Task to carry out: Please retype all of the data below, word for word.

*** Records supplied

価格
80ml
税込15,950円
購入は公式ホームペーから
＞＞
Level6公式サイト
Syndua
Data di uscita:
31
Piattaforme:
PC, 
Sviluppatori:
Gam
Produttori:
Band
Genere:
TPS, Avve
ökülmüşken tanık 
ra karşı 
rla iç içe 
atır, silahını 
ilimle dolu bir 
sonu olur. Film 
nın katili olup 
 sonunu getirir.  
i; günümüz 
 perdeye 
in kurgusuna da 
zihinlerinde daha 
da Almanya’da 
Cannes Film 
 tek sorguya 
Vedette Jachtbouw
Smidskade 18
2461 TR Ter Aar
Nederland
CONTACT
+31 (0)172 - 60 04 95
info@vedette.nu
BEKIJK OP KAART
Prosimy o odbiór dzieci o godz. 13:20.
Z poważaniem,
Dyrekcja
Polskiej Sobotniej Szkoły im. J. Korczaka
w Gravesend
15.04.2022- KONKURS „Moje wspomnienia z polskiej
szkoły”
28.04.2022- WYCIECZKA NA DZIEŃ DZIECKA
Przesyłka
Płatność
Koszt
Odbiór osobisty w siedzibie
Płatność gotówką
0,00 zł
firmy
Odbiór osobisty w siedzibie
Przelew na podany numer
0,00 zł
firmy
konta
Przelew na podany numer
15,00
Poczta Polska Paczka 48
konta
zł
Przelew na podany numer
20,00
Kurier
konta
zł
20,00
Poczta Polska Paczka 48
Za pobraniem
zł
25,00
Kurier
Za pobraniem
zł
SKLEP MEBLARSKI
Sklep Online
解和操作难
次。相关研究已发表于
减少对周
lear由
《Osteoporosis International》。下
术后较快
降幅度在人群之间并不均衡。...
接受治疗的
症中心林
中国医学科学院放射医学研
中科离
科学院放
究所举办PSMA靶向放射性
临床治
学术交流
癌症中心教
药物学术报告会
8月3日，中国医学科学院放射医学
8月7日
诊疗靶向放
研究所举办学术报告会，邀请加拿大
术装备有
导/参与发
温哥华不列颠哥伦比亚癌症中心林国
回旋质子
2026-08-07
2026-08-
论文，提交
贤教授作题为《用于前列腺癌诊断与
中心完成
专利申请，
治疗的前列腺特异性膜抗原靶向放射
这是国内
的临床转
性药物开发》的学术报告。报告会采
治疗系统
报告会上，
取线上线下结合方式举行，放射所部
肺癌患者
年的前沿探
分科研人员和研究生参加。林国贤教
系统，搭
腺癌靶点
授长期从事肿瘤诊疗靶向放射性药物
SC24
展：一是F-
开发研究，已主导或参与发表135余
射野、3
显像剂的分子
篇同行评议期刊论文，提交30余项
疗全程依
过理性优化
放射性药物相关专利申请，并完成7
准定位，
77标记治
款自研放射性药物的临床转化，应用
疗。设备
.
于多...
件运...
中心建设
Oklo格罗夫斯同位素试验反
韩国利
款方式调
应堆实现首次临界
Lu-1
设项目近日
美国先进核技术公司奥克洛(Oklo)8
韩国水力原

******

Completed task:
価格
80ml
税込15,950円
購入は公式ホームペーから
＞＞
Level6公式サイト
Syndua
Data di uscita:
31
Piattaforme:
PC, 
Sviluppatori:
Gam
Produttori:
Band
Genere:
TPS, Avve
ökülmüşken tanık 
ra karşı 
rla iç içe 
atır, silahını 
ilimle dolu bir 
sonu olur. Film 
nın katili olup 
 sonunu getirir.  
i; günümüz 
 perdeye 
in kurgusuna da 
zihinlerinde daha 
da Almanya’da 
Cannes Film 
 tek sorguya 
Vedette Jachtbouw
Smidskade 18
2461 TR Ter Aar
Nederland
CONTACT
+31 (0)172 - 60 04 95
info@vedette.nu
BEKIJK OP KAART
Prosimy o odbiór dzieci o godz. 13:20.
Z poważaniem,
Dyrekcja
Polskiej Sobotniej Szkoły im. J. Korczaka
w Gravesend
15.04.2022- KONKURS „Moje wspomnienia z polskiej
szkoły”
28.04.2022- WYCIECZKA NA DZIEŃ DZIECKA
Przesyłka
Płatność
Koszt
Odbiór osobisty w siedzibie
Płatność gotówką
0,00 zł
firmy
Odbiór osobisty w siedzibie
Przelew na podany numer
0,00 zł
firmy
konta
Przelew na podany numer
15,00
Poczta Polska Paczka 48
konta
zł
Przelew na podany numer
20,00
Kurier
konta
zł
20,00
Poczta Polska Paczka 48
Za pobraniem
zł
25,00
Kurier
Za pobraniem
zł
SKLEP MEBLARSKI
Sklep Online
解和操作难
次。相关研究已发表于
减少对周
lear由
《Osteoporosis International》。下
术后较快
降幅度在人群之间并不均衡。...
接受治疗的
症中心林
中国医学科学院放射医学研
中科离
科学院放
究所举办PSMA靶向放射性
临床治
学术交流
癌症中心教
药物学术报告会
8月3日，中国医学科学院放射医学
8月7日
诊疗靶向放
研究所举办学术报告会，邀请加拿大
术装备有
导/参与发
温哥华不列颠哥伦比亚癌症中心林国
回旋质子
2026-08-07
2026-08-
论文，提交
贤教授作题为《用于前列腺癌诊断与
中心完成
专利申请，
治疗的前列腺特异性膜抗原靶向放射
这是国内
的临床转
性药物开发》的学术报告。报告会采
治疗系统
报告会上，
取线上线下结合方式举行，放射所部
肺癌患者
年的前沿探
分科研人员和研究生参加。林国贤教
系统，搭
腺癌靶点
授长期从事肿瘤诊疗靶向放射性药物
SC24
展：一是F-
开发研究，已主导或参与发表135余
射野、3
显像剂的分子
篇同行评议期刊论文，提交30余项
疗全程依
过理性优化
放射性药物相关专利申请，并完成7
准定位，
77标记治
款自研放射性药物的临床转化，应用
疗。设备
.
于多...
件运...
中心建设
Oklo格罗夫斯同位素试验反
韩国利
款方式调
应堆实现首次临界
Lu-1
设项目近日
美国先进核技术公司奥克洛(Oklo)8
韩国水力原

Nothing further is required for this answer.